By: Teresa N. Phillips, Esq., ForsterBoughman
Welcome to the second part of our introduction article to this blog wherein we explore the weaponization of Florida Guardianships. Today, we continue to take a look at when guardianships go wrong and seek to understand what went wrong and look at preventive measures people can take in an effort to avoid being a victim of such a scenario.
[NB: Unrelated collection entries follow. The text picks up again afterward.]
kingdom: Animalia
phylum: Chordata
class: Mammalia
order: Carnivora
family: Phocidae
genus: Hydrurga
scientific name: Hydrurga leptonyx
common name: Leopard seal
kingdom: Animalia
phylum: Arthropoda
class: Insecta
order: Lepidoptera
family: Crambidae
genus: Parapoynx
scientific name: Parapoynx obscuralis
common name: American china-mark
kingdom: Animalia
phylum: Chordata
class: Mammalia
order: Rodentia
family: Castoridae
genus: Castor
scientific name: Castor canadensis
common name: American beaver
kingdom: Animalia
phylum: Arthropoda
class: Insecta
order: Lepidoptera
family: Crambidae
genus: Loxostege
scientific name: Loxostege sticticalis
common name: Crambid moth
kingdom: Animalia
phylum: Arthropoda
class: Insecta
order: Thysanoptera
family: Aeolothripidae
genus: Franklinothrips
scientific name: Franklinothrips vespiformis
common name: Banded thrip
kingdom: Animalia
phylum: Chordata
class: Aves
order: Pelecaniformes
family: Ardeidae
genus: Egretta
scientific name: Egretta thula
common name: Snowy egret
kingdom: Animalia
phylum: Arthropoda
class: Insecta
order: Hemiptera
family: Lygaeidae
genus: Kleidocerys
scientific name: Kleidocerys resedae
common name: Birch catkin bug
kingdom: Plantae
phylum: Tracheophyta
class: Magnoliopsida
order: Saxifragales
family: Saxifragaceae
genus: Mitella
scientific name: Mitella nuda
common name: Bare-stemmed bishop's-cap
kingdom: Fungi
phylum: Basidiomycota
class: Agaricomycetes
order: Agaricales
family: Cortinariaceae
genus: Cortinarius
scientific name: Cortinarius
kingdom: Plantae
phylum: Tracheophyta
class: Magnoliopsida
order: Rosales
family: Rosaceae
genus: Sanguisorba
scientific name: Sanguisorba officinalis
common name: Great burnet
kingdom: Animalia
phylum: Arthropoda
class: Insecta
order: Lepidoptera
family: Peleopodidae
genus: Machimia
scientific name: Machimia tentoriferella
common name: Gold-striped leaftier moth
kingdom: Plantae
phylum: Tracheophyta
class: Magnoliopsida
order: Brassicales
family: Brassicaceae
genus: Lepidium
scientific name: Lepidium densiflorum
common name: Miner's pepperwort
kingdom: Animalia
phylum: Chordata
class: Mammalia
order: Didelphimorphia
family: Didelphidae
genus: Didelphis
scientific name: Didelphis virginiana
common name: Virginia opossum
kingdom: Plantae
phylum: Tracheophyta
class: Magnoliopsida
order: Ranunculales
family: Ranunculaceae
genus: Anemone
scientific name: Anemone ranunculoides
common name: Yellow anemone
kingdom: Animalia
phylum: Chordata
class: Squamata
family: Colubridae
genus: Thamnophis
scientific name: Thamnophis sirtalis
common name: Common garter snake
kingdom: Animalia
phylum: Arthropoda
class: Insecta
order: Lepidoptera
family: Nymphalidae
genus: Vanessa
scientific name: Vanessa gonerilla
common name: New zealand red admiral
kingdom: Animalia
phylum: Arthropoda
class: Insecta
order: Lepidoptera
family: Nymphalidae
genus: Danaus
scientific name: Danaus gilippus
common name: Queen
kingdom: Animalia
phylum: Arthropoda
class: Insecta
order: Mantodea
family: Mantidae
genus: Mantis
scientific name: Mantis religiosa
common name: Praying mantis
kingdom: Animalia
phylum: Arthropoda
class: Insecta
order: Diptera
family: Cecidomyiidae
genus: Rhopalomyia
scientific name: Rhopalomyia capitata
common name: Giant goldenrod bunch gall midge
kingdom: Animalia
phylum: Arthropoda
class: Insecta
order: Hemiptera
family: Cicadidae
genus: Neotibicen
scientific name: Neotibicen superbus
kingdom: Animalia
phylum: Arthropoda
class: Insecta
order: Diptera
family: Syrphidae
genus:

In our last post, we were looking at the curious case of Douglas Arthur Keegan. Based on news articles and limited available court records, it appears Mr. Keegan is a former engineer who in 2014 found himself being declared to be incapacitated and being appointed a professional guardian—all against his express wishes.1
In 2014, according to Mr. Keegan, he married a woman he had been involved romantically with for about a year. She was Nigerian. And his adult children did not like it. The marriage sparked a series of events that has led to what may just be a terrible miscarriage of justice if the allegations made by Mr. Keegan turn out to be true.
After being declared incapacitated and having a permanent guardian appointed in 2015, Mr. Keegan’s then professional guardian petitioned for divorce on his behalf and in 2016, a final judgment of dissolution was entered. Since then, he has been in assisted living facilities and dementia wards, many of which he has actively broken out of and ran away from, sometimes leading to legal detainment.
Today, Mr. Keegan is seeking to get his life back. He filed a Suggestion of Capacity pro se just last month. It is a 31 page document that details allegations of misconduct by his own son who he described as being “financially strapped” and who perceived his father’s marriage to equal a disinheritance.2 This latest filing is after many years of Mr. Keegan contacting various watchdog agencies, governmental agencies, police authorities and attorneys and enlisting their help in his struggle to regain control of his life. He makes allegations that a substantial portion of his assets have been consumed by various attorney’s fees, court fees and guardian related fees, he has had important documents, computers and phones removed from him at the insistence or behest of his court appointed guardian and that he has never been properly heard in the Court. 3 He freely admits he suffers from alcoholism but contends that does not make him legally incapacitated.
Are his allegations true? I honestly do not know. I recognize many of the names of legal and guardian professionals he raised in his recent filing and I have never personally known them to act any way except ethical and lawful. But whether his allegations are true or not, I think this case nonetheless highlights a major shortfall in our current system. What is the solution when in the pursuit of its objectives of protection, the guardianship process leaves a ward financially depleted and/or in mental anguish due to the loss of control?!
It seems apparent Mr. Keegan has some high-level cognitive function and comprehension. Afterall, he has been living in a motel for two years by himself, working on his legal case from his own laptop and cooking for himself. More importantly, and notwithstanding the accuracy of his allegations, he perceives he has been wronged and ignored by the guardianship system which is supposed to protect him. He feels as if the individual players involved (including attorneys, guardians and judges) have conspired to ignore him, institutionalize him against his will, take his assets and use them to their own advantage. The fact he passionately believes this to be true and is able to communicate those feelings in writing, verbally in press interviews and other phone communications leads to one disturbing conclusion: Mr. Keegan is living in a hellish state. In his mind, he went from being a newlywed to being divorced, penniless and with no power or control over his own life. Could he be wrong about the actual facts he alleges? Of course he could be absolutely mistaken. But what peace and protection has the system really given Mr. Keegan if nearly seven years after the guardianship proceedings were initiated, he is living a sad, lonely life from a Kissimmee, FL motel and does not think there is one person involved in the guardianship system who actually cares about him or is looking out for him?!